▶ **TEXT ZUM LESEN**:
↓
Riesenmaschine

22.09.2006 | 01:45 | Berlin | Nachtleuchtendes | Alles wird besser | Alles wird schlechter

Von Hasen und Sternen


Kaum vorstellbar: Furioses Ende eines pornographischen Kurzfilms (Foto: Trevor Blake / Lizenz)
Heute, wo die einen denken, man müsse schon für die theoretische Möglichkeit, Radio- und Fernsehprogramme zu empfangen, Gebühren bezahlen und andere, vielleicht aber sogar die gleichen Menschen der Meinung sind, ihre recht freie Auslegung des all das legitimierenden Begriffes Bildungsauftrag würde ihre Zuschauer auch nur in irgendeiner Weise bilden, da ist jede Alternative willkommen, die ihre Zielgruppe etwas genauer definiert als all die Hunderte von via Kabel, Antenne und DVB-T empfangbaren Fernsehsender mit ihrem inhomogenen Programmplan.

Zumindest für die Männerwelt, genauer gesagt deren Vertreter zwischen 14 und 49 Jahren, ist zu Beginn dieses Monats eine Alternative in sehbare Nähe gerückt worden: DMAX. Ein Sendername, der nur so vor Testosteron und Abenteuerlust strotzt, und ein Programm, das dem Mann nun erstmals 24 Stunden am Tag alles bieten möchte, was er sich wünschen kann und dabei liest wie das Worst of sämtlicher auf anderer Sender verheizten Infotainment-, Docutainment- und Pop-Science-Formate: Angeln, Autotuning, unglaubliche Riesenmaschinen, Schuldnerberatung, Waffen, Jagen, Häuserupgepimpe, schlechte Berufe, super Berufe. All das steht auf dem Stundenplan. Interessanterweise aber weder Erotik, Pornographie, noch was sich 14-Jährige unter beidem vorstellen. Nach der Befriedigung seiner sexueller Bedürfnisse wird man wohl also im wahren Leben suchen müssen.
↑
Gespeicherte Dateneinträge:
↓
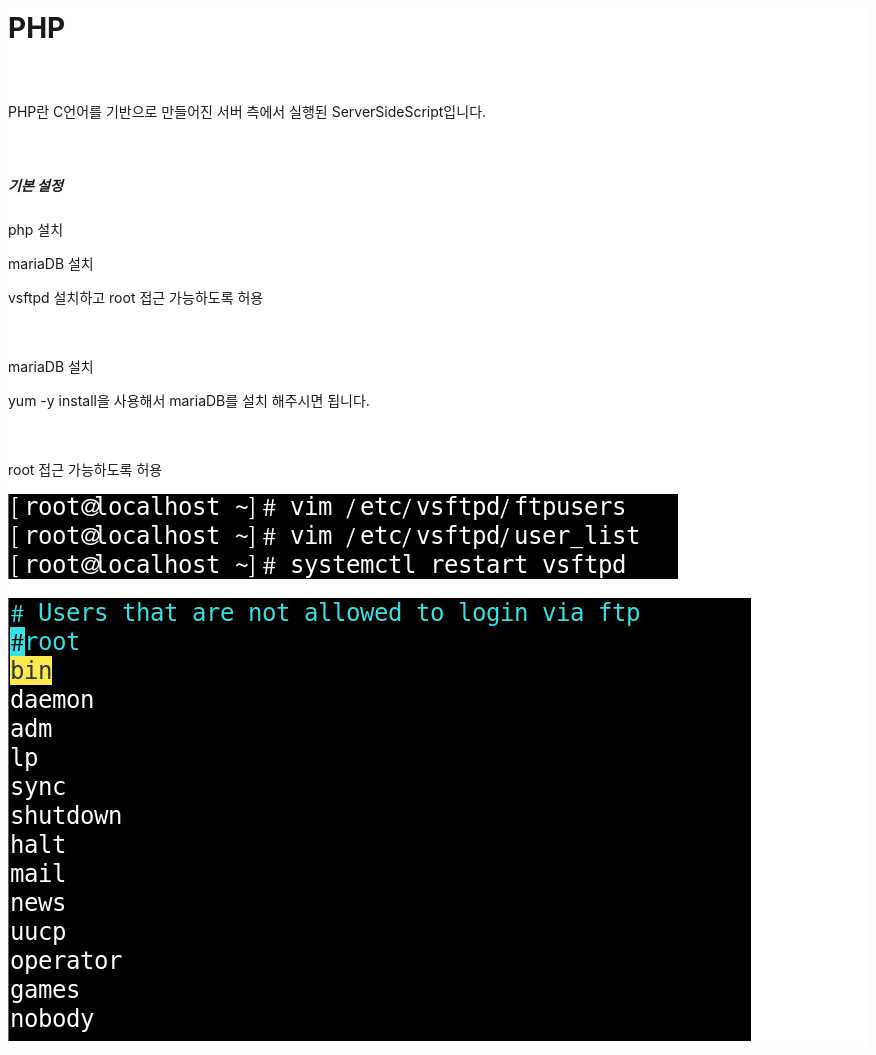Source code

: # PHP

<br>

PHP란 C언어를 기반으로 만들어진  서버 측에서 실행된 ServerSideScript입니다.

<br>

##### 기본 설정

php 설치

mariaDB 설치

vsftpd 설치하고 root 접근 가능하도록 허용

<br>

mariaDB 설치

yum -y install을 사용해서 mariaDB를 설치 해주시면 됩니다.

<br>

root 접근 가능하도록 허용

![2022-08-29-01환경설정](../images/2022-08-29-php/2022-08-29-01환경설정.PNG)

![2022-08-29-03환경설정](../images/2022-08-29-php/2022-08-29-03환경설정.PNG)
↑
▶ **AUFGABEN UND ÜBUNGEN**:
**1.** Schreib den gespeicherten Eintrag über PHP Zeile für Zeile genau ab, lass aber die Bilder dabei weg.
**2.** Schreib den Beitrag über den Fernsehsender DMAX weiter, und zwar im Anschluss an seinen letzten Satz.

▶ **GEGEBENE ANTWORTEN**:
**1.**
Source code

: # PHP

<br>

PHP란 C언어를 기반으로 만들어진  서버 측에서 실행된 ServerSideScript입니다.

<br>

##### 기본 설정

php 설치

mariaDB 설치

vsftpd 설치하고 root 접근 가능하도록 허용

<br>

mariaDB 설치

yum -y install을 사용해서 mariaDB를 설치 해주시면 됩니다.

<br>

root 접근 가능하도록 허용

![2022-08-29-01환경설정](../images/2022-08-29-php/2022-08-29-01환경설정.PNG)

![2022-08-29-03환경설정](../images/2022-08-29-php/2022-08-29-03환경설정.PNG)

**2.**
Auf dem demnächst stattfindenden Cum2Cut Festival könnte man aber fündig werden, auch wenn bei diesem ganz in der D.I.Y Bewegung verwurzelten Wettbewerb das Mitmachen im Vordergrund steht: Pornographische Kurzfilme, innerhalb von 3 Tagen in Berlin gedreht, mit einem pinken Stern und einem Plastikhasen als Requisite und der manischen Dialogzeile "I'll fuck anything that moves!". Klassische pornographische Subgenre wie Comedy, Musical oder Splatter werden auf der Opening Party den Teilnehmern zugeteilt, die fertigen Filme schliesslich auf dem kooperierenden 1. Porn Filmfestival Berlin präsentiert, und gewinnen kann man selbstverständlich auch was. Volljährigkeit dürfte für die Teilnahme aber Voraussetzung sein; die 14-17-Jährigen gucken also weiter in die Röhre – vermutlich Sportkanäle.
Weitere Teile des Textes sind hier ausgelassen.